Offshore wind power: GE has shipped its first international XXL nacelles

22 Jul 2016
IndustryInfrastructures
© André Bocquel

Five Haliade 150 nacelles have just left for the United States. The completion and shipment of this first international order required accurate logistics and marks the launch of mass production at the GE Saint-Nazaire plant.

Shipping a parcel weighing over 400 tonnes and 20 metres wide, is quite a challenge. Impressive logistics were put in place at the Nantes – Saint-Nazaire port to help GE to ship the five Haliade nacelles commissioned for Block Island in the United States.

To transport and store these significantly non-standard items, the Grand Port Maritime provided the Louis Joubert platform and part of the site of the future MRE logistics hub.
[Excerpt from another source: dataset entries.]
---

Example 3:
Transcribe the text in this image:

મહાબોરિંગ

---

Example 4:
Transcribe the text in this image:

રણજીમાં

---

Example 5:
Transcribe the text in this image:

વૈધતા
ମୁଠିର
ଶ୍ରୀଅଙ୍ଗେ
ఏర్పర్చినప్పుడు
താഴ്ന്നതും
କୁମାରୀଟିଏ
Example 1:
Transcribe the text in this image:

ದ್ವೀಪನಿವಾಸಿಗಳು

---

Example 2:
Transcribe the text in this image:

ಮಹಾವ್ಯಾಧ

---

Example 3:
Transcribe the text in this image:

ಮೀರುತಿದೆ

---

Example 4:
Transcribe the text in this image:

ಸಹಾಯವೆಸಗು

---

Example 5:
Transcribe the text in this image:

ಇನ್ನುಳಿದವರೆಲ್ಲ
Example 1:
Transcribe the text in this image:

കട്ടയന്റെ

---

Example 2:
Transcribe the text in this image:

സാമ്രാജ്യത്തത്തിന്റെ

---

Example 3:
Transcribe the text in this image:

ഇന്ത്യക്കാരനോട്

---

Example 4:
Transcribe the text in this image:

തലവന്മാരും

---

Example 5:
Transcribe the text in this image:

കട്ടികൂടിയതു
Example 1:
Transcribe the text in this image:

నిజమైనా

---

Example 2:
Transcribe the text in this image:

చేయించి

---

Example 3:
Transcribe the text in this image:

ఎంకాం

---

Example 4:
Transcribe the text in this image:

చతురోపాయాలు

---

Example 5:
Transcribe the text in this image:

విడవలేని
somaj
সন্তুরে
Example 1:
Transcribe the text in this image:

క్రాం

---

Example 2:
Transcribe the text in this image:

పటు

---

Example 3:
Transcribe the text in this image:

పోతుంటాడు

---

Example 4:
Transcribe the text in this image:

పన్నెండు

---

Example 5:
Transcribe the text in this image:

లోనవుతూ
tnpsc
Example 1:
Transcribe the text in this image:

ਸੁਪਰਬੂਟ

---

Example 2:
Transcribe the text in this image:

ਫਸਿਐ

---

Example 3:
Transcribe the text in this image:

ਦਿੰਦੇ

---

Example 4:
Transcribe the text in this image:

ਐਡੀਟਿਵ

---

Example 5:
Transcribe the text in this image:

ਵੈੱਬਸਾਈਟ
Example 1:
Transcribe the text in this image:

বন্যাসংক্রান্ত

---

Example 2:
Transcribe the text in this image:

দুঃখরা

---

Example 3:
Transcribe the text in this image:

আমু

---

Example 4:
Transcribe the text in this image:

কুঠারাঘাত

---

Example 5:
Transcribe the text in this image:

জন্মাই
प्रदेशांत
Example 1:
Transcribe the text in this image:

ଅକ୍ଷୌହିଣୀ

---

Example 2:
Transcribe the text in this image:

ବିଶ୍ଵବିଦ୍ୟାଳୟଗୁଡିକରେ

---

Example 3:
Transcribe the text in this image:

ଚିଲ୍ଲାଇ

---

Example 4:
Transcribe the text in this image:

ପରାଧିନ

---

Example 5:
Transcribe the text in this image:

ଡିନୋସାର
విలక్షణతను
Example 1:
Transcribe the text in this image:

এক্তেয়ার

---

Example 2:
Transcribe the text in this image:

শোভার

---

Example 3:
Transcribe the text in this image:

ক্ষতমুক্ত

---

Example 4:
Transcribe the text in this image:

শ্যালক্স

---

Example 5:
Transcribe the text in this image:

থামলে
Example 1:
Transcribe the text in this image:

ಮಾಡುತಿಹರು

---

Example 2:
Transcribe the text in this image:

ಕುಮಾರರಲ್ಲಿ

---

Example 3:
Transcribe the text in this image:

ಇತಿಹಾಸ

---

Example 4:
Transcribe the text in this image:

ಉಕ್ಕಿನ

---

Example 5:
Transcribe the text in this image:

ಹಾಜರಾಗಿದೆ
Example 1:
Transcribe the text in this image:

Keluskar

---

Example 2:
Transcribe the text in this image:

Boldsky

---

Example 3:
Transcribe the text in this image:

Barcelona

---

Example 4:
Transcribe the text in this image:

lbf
The move from the GE factory to the shore was managed by the company OCTRA, who entrusted the port handling operations to Atlantique Manutention (subsidiary of SOGEBRAS and the Idea group) to place the platforms on-board on the Brave Tern, a “Jack-up” ship brought in from Norway to take the machines to the United States.

The kick-off of a long series

This first international order has allowed GE to demonstrate how serious it is in meeting deadlines. It also confirms the ability of the Nantes – Saint Nazaire Port to support MRE manufacturers in the challenges of building and shipping offshore wind turbines. In addition to their exceptional size and weight, they are also complex machines: a nacelle is composed of 30,000 different parts and excellent logistics is paramount.
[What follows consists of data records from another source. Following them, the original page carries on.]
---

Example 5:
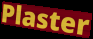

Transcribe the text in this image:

Plaster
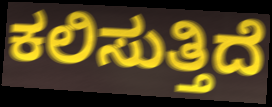
ಕಲಿಸುತ್ತಿದೆ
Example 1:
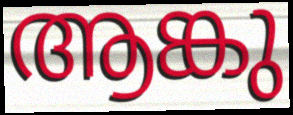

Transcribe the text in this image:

ആങ്കു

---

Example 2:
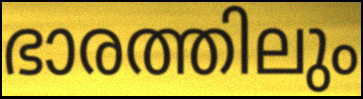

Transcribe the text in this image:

ഭാരത്തിലും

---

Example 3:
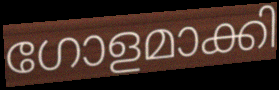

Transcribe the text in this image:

ഗോളമാക്കി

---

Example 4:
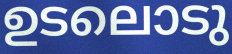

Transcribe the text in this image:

ഉടലൊടു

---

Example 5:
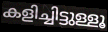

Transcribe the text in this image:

കളിച്ചിട്ടുള്ളൂ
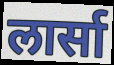
लार्सा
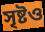
সৃষ্টও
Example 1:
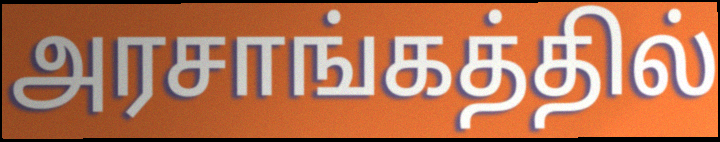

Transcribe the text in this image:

அரசாங்கத்தில்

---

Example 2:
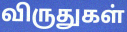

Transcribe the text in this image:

விருதுகள்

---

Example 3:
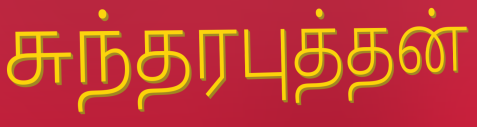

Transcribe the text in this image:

சுந்தரபுத்தன்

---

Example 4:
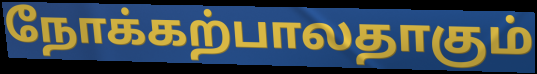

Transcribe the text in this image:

நோக்கற்பாலதாகும்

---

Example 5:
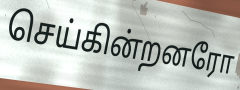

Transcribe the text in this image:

செய்கின்றனரோ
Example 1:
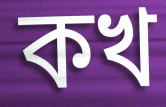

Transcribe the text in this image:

কখ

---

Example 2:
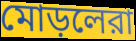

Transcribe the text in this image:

মোড়লেরা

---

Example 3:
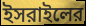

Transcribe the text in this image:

ইসরাইলের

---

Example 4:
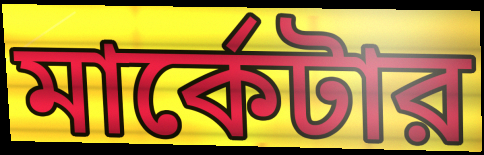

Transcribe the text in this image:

মার্কেটার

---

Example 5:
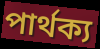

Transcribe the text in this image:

পার্থক্য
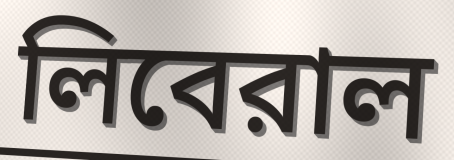
লিবেরাল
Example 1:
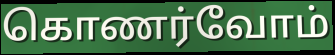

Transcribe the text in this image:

கொணர்வோம்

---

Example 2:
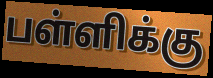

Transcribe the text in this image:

பள்ளிக்கு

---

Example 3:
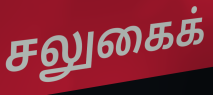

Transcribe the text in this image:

சலுகைக்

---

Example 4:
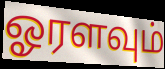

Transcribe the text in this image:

ஓரளவும்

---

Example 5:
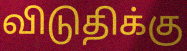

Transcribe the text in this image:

விடுதிக்கு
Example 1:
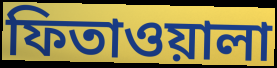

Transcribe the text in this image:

ফিতাওয়ালা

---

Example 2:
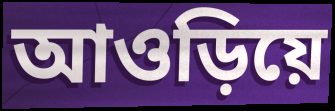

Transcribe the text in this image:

আওড়িয়ে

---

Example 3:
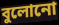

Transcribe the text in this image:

বুলোনো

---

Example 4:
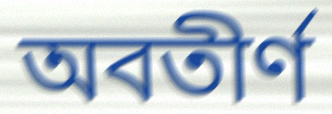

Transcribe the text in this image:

অবতীর্ণ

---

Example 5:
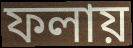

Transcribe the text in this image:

ফলায়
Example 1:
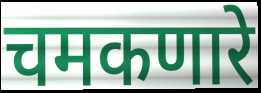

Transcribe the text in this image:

चमकणारे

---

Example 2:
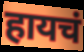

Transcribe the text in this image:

हायचं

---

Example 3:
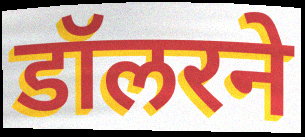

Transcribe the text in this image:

डॉलरने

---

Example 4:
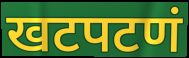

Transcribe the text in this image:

खटपटणं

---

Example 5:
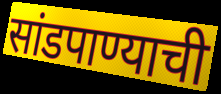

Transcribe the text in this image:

सांडपाण्याची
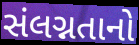
સંલગ્નતાનો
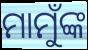
ମାମୁଁଙ୍କ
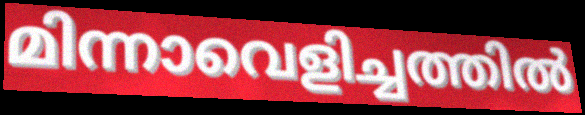
മിന്നാവെളിച്ചത്തിൽ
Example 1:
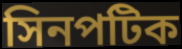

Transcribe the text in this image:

সিনপটিক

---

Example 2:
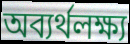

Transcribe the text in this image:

অব্যর্থলক্ষ্য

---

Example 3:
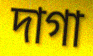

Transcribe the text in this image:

দাগা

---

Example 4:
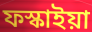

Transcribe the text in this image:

Now GE can concentrate on the next deadlines as production increases. The Saint-Nazaire plant must now build 66 Haliade wind turbines for the Merkur Offshore Park ,one of the largest in Germany. Above all, GE expects an order from EDF EN for the first French parks including 238 wind turbines in all.

Eventually, up to 100 turbines will leave the factory every year. As GE is multiplying efforts to find new business opportunities and primarily in Northern Europe, the US and Asia. Moreover, the company is studying the possibility of adapting the Haliade to a floating platform.